Peu de nouvelles opportunités pour les PMA

Grâce à l’initiative TSA, les PMA ont accès au marché européen sans droit de douane pour tous les produits sauf ceux faisant l’objet d’un protocole. Au premier abord ils ne semblent donc n’avoir rien à gagner en terme d’accès au marché européen en signant un APE. Les marchés du riz, du sucre et de la banane (produits faisant l’objet d’un protocole) vont en effet rapidement leur être ouvert . Ils jouiront alors d’un accès complet au marché européen sans obligation d’ouverture de leur propre marché. En revanche la signature d’un APE les contraint à ouvrir leur marché aux produits européens. Cependant, l’initiative TSA comporte plusieurs inconvénients, qu’un APE pourrait supprimer. En premier lieu, il ne s’agit pas d’un accord, mais d’une préférence accordée unilatéralement par l’Union Européenne et pouvant donc être remise en cause du jour au lendemain. L’accès au marché des PMA n’est donc pas sécurisé. En second lieu, dans le cas de TSA, les règles d’origine sont très strictes, empêchant une partie des exportations des PMA d’accéder aux préférences commerciales de ce régime. Enfin, l’Union Européenne s’est dotée d’une clause de sauvegarde spéciale, lui permettant de mettre fin aux préférences lorsque le niveau d’importation en provenance des PMA dépasse les niveaux « habituels ». Un APE permettrait donc de sécuriser l’accès au marché en le rendant contractuel et d’en assouplir les règles, notamment d’origine.

Intérêt pour les non PMA, si les obstacles non tarifaires sont levés

Le Nigeria, le Ghana et la Côte d’Ivoire sont les trois pays de l’Afrique de l’Ouest à n’être pas PMA. Leurs exportations sont essentiellement formées de produits agricoles et de minerais et hydrocarbures. En particulier, le Nigeria exporte aujourd’hui essentiellement du pétrole. Un meilleur accès au marché européen aura peu d’impact sur les volumes des produits déjà exportés. En revanche, cela permettrait de développer l’exportation de nouveaux produits, en particulier des produits agroalimentaires transformés,à plus forte valeur ajoutée pour lesquels il reste parfois des droits de douane.
Si un APE peut améliorer l’accès au marché européen et permettre de développer de nouvelles exportations, encore faut-il que les marchandises produites puissent effectivement entrer sur le territoire européen.

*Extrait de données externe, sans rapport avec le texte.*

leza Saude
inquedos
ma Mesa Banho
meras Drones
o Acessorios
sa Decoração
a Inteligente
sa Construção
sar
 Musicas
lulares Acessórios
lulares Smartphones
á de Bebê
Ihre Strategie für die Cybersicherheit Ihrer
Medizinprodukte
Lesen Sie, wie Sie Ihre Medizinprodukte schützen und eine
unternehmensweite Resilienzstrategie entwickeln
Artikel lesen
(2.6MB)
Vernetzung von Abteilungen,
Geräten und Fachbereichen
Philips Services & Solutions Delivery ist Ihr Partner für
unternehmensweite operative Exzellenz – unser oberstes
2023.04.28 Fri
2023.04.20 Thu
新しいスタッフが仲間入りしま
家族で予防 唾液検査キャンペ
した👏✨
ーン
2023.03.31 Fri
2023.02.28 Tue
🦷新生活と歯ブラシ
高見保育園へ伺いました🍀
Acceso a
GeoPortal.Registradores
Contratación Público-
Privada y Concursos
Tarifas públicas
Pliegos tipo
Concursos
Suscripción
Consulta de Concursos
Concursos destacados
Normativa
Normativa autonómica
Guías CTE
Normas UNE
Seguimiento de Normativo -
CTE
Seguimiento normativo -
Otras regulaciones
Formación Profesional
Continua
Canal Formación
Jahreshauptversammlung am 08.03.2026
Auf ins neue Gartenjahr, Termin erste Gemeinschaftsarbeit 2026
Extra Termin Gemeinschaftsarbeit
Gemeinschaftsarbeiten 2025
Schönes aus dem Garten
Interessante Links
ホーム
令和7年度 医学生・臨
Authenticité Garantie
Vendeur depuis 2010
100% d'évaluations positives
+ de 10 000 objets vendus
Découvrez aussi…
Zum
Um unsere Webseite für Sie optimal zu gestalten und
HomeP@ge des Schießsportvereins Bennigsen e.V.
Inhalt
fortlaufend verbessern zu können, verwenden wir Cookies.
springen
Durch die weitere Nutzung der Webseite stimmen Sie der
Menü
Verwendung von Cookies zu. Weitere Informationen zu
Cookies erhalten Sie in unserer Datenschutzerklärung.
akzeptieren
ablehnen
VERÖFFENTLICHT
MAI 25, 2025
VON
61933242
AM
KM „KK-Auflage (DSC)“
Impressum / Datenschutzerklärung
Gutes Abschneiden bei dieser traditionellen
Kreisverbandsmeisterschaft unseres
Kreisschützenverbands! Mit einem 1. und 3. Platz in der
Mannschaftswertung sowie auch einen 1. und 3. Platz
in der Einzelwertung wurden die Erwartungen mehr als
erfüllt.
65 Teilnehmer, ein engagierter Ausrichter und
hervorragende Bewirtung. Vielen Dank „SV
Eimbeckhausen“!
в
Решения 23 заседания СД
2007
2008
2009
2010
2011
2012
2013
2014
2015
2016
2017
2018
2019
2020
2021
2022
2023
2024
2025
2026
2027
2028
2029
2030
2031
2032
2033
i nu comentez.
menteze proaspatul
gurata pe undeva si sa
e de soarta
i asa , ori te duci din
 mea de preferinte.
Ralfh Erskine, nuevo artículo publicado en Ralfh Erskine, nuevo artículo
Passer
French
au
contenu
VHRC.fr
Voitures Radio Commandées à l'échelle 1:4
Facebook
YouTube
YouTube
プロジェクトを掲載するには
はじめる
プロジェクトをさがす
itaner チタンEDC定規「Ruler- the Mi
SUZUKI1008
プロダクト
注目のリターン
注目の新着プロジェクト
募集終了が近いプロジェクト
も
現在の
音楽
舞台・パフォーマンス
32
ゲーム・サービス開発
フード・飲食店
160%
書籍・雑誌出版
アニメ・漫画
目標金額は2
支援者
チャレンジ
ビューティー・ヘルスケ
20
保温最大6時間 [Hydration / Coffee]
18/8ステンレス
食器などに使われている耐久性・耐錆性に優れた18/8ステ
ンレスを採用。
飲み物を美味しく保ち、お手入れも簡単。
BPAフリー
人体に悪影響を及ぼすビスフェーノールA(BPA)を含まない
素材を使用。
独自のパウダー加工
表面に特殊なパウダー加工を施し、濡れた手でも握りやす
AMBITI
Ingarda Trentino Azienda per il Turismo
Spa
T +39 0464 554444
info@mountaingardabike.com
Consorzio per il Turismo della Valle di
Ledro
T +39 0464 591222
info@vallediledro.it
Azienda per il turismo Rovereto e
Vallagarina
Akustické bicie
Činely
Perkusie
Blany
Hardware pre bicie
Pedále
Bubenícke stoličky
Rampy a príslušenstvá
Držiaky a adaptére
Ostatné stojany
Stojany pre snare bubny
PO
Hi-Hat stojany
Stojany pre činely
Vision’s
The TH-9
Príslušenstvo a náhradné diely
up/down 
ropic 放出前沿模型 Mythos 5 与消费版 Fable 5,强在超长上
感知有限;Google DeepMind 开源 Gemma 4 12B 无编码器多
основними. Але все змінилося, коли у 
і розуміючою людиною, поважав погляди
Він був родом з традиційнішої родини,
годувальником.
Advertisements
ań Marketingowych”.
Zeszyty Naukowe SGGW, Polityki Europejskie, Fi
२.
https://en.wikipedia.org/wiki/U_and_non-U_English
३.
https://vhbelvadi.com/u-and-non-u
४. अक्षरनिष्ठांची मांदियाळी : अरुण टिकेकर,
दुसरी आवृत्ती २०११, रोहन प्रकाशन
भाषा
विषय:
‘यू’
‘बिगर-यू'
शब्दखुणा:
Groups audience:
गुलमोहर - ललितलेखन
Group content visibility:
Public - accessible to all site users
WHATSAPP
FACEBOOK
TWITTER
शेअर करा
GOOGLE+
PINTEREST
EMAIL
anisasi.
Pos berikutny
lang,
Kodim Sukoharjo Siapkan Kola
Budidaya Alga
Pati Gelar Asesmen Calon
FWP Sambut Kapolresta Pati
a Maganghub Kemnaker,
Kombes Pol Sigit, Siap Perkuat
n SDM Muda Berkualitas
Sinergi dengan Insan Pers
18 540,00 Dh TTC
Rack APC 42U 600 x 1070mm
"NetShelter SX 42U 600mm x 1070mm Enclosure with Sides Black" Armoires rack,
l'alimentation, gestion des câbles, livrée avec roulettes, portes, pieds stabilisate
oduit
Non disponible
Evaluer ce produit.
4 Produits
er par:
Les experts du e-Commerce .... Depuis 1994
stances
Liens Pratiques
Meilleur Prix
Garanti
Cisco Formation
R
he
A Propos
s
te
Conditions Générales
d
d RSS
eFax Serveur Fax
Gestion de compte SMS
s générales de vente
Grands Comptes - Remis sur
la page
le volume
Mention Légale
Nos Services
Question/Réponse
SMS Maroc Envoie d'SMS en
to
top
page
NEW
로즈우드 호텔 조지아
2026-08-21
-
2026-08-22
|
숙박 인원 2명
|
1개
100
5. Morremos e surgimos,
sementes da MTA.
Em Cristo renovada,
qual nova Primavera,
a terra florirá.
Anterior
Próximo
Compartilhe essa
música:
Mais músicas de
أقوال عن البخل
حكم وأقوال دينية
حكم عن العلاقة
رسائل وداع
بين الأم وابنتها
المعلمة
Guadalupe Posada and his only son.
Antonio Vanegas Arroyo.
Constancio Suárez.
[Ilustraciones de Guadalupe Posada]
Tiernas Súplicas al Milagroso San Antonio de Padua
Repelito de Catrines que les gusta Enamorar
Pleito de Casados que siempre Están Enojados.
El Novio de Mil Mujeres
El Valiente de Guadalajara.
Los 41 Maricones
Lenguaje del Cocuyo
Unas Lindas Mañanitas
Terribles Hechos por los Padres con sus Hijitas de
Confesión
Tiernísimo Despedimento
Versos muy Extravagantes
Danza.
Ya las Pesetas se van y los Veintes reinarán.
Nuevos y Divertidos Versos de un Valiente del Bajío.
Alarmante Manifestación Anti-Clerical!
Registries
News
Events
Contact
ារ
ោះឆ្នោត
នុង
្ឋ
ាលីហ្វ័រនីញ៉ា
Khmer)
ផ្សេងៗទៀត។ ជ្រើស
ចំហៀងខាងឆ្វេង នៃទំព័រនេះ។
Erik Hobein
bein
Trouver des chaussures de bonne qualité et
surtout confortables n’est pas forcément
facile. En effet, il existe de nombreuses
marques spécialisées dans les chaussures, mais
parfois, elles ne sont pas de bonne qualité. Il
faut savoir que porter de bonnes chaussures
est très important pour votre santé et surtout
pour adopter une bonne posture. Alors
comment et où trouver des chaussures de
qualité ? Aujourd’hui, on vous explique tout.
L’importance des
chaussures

Pour cela, elles doivent satisfaire les exigences des acheteurs et la législation sanitaire.

Risque de déséquilibre régional et d’exploitation non durable des ressources naturelles

L’intégration régionale, si elle réussit, risque de favoriser les zones géographiques dotées des meilleurs facteurs de production, au détriment des zones les plus défavorisées. Schématiquement, les pays côtiers, qui jouissent de meilleures conditions agroclimatiques devraient donc se développer. La plupart des études concluent que pour que l’APE permette à l’Afrique de l’Ouest de gagner des parts de marché en Europe, le volet développement devra être largement mis à contribution, que ce soit pour renforcer les infrastructures de transport de la région ou pour soutenir la modernisation des entreprises et des agriculteurs. Sans cela, l’APE présentera plus d’inconvénients que d’avantages pour l’Afrique de l’Ouest.
Enfin, si l’APE permet un développement des exportations agricoles ou agroalimentaires de l’Afrique de l’Ouest, plusieurs auteurs soulignent les conséquences négatives sur les ressources naturelles.